步骤八：然后将降维后的输出特征送入R-ProCRC[5]分类器，获得分类输出PridY；Step 8: Then the output features after dimensionality reduction Send it to the R-ProCRC[5] classifier to obtain the classification output PridY;

步骤九：比较PridY和TestY，若PridY＝TestY，则识别正确，否则识别错误。Step 9: Compare PridY and TestY, if PridY=TestY, the recognition is correct, otherwise the recognition is wrong.

与现有的技术相比，本发明具有以下有益效果：Compared with the prior art, the present invention has the following beneficial effects:

1、本方法采用深度数据来进行人体行为识别，相比于传统的彩色视频数据，深度数据能够实现对人体的高效分割，同时保存了人体的形状和结构特征，有助于提高分类精度；1. This method uses depth data for human body behavior recognition. Compared with traditional color video data, depth data can achieve efficient segmentation of human body, while preserving the shape and structural characteristics of human body, which helps to improve classification accuracy;

2、传统的利用深度动作图DMM的特征提取方法将整个视频帧投影到一张DMM图上，丢失时间了信息。本方法提出的模糊边界分片的深度动作图人体行为识别方法，将深度图序列进行时间维度的分片，有效捕获了时域特征的变化规律；2. The traditional feature extraction method using the depth motion map DMM projects the entire video frame onto a DMM map, which loses time information. The human behavior recognition method of depth action map based on fuzzy boundary segmentation proposed by this method, slices the depth image sequence in the time dimension, and effectively captures the change law of time domain features;

3、针对人体行为时域差异性，本方法提出的模糊边界分片的深度动作图的人体行为识别方法，使用模糊参数α来控制分片之间的边界，使得相邻分片信息得到共享，进一步提高了特征对人体行为时域差异的鲁棒性，配合使用R-ProCRC分类器识别精度得到显著提高。3. Aiming at the time-domain differences of human behaviors, the human behavior recognition method of the depth motion map of the fuzzy boundary slices proposed by this method uses the fuzzy parameter α to control the boundaries between slices, so that the information of adjacent slices can be shared.

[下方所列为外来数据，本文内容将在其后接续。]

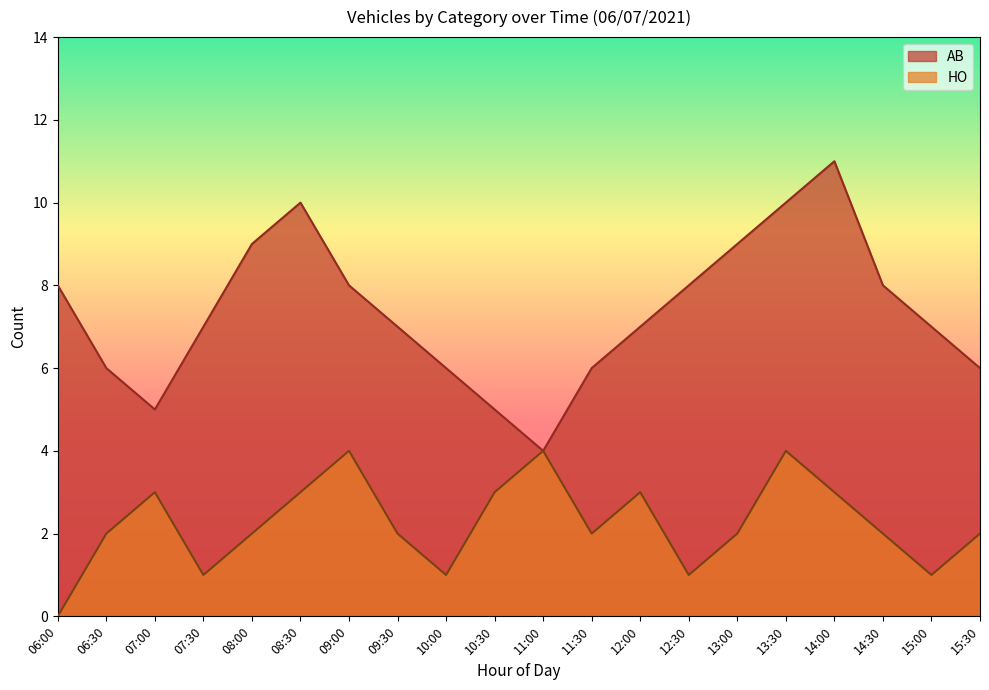

Which series has the largest total across all categories?

AB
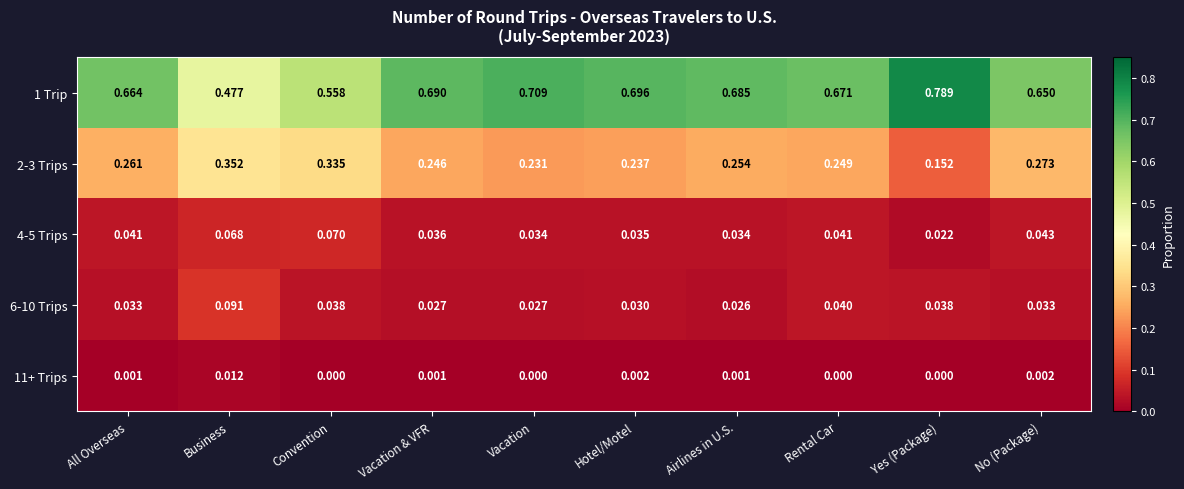

Where is 4-5 Trips nearest to the value 0?

Yes (Package)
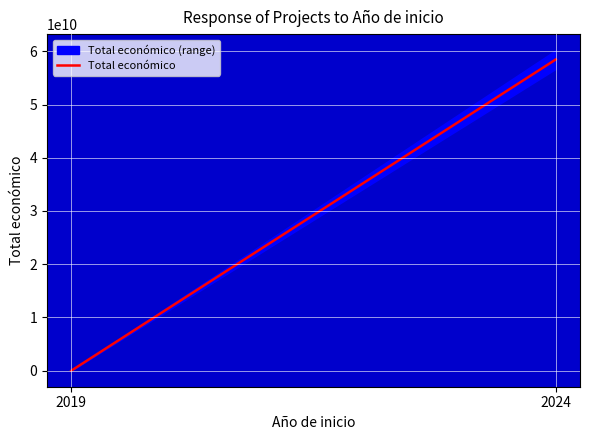

Reading left to right, what are all the values shown in this chart?

1733716	58463491826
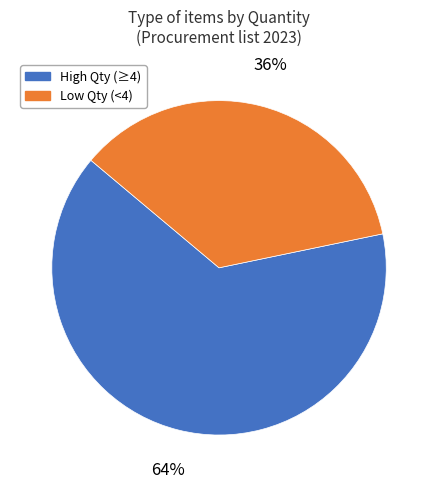

Which category has the biggest portion of the pie?

High Qty (≥4)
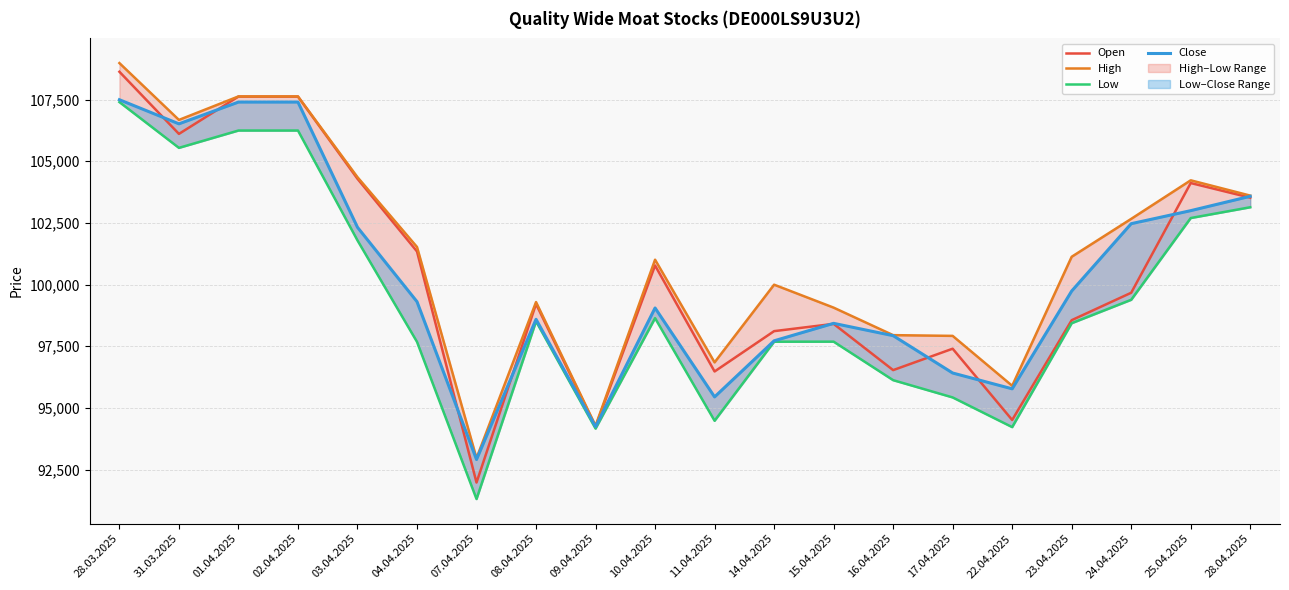

Which has a higher value, 08.04.2025 or 07.04.2025?

08.04.2025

The robustness of the feature to the time domain difference of human behavior is further improved, and the recognition accuracy of the R-ProCRC classifier is significantly improved.

附图说明：Description of drawings:

图1基于模糊边界分片的深度动作图的人体行为识别特征构建方法流程图；Fig. 1 is a flow chart of a method for constructing human behavior recognition features based on a depth action map of fuzzy boundary slices;

图2模糊边界分片策略示意图；Figure 2 Schematic diagram of fuzzy boundary fragmentation strategy;

图3深度动作图在三个视角下的投影实例图；Figure 3 is an example of the projection of the depth action image under three viewing angles;

具体实施方式detailed description

为了更好的说明本发明的目的、具体步骤以及特点，下面结合附图,以MSRAction3D数据集为例，对本发明作进一步详细的说明：In order to better illustrate the purpose, specific steps and characteristics of the present invention, the present invention will be further described in detail below in conjunction with the accompanying drawings, taking the MSRAction3D data set as an example:

本发明提出的模糊边界分片的深度动作图的人体行为识别方法，其中特征提取的流程图如图1所示。首先对样本进行确定边界的等量分片，然后根据参数α来确定边界的模糊程度，对于每一个分片后的视频子序列都计算它的深度动作图DMM，利用双三次差值法将所有样本的DMM固定到一个相同的尺寸，并归一化，串联向量化后得到子序列的特征，完成训练样本的输出特征的构建。The human behavior recognition method of the depth motion map of the fuzzy boundary segmentation proposed by the present invention, wherein the flow chart of feature extraction is shown in FIG. 1 . Firstly, the sample is divided into equal segments to determine the boundary, and then the blurring degree of the boundary is determined according to the parameter α. For each segmented video sub-sequence, its depth motion map DMM is calculated, and all The DMM of the sample is fixed to the same size and normalized, and the features of the subsequence are obtained after serial vectorization, and the construction of the output feature of the training sample is completed.

本发明提出的一种基于模糊边界分片的深度动作图的人体行为识别方法，包含训练阶段和测试阶段。A human behavior recognition method based on a deep motion graph of fuzzy boundary slices proposed by the present invention includes a training phase and a testing phase.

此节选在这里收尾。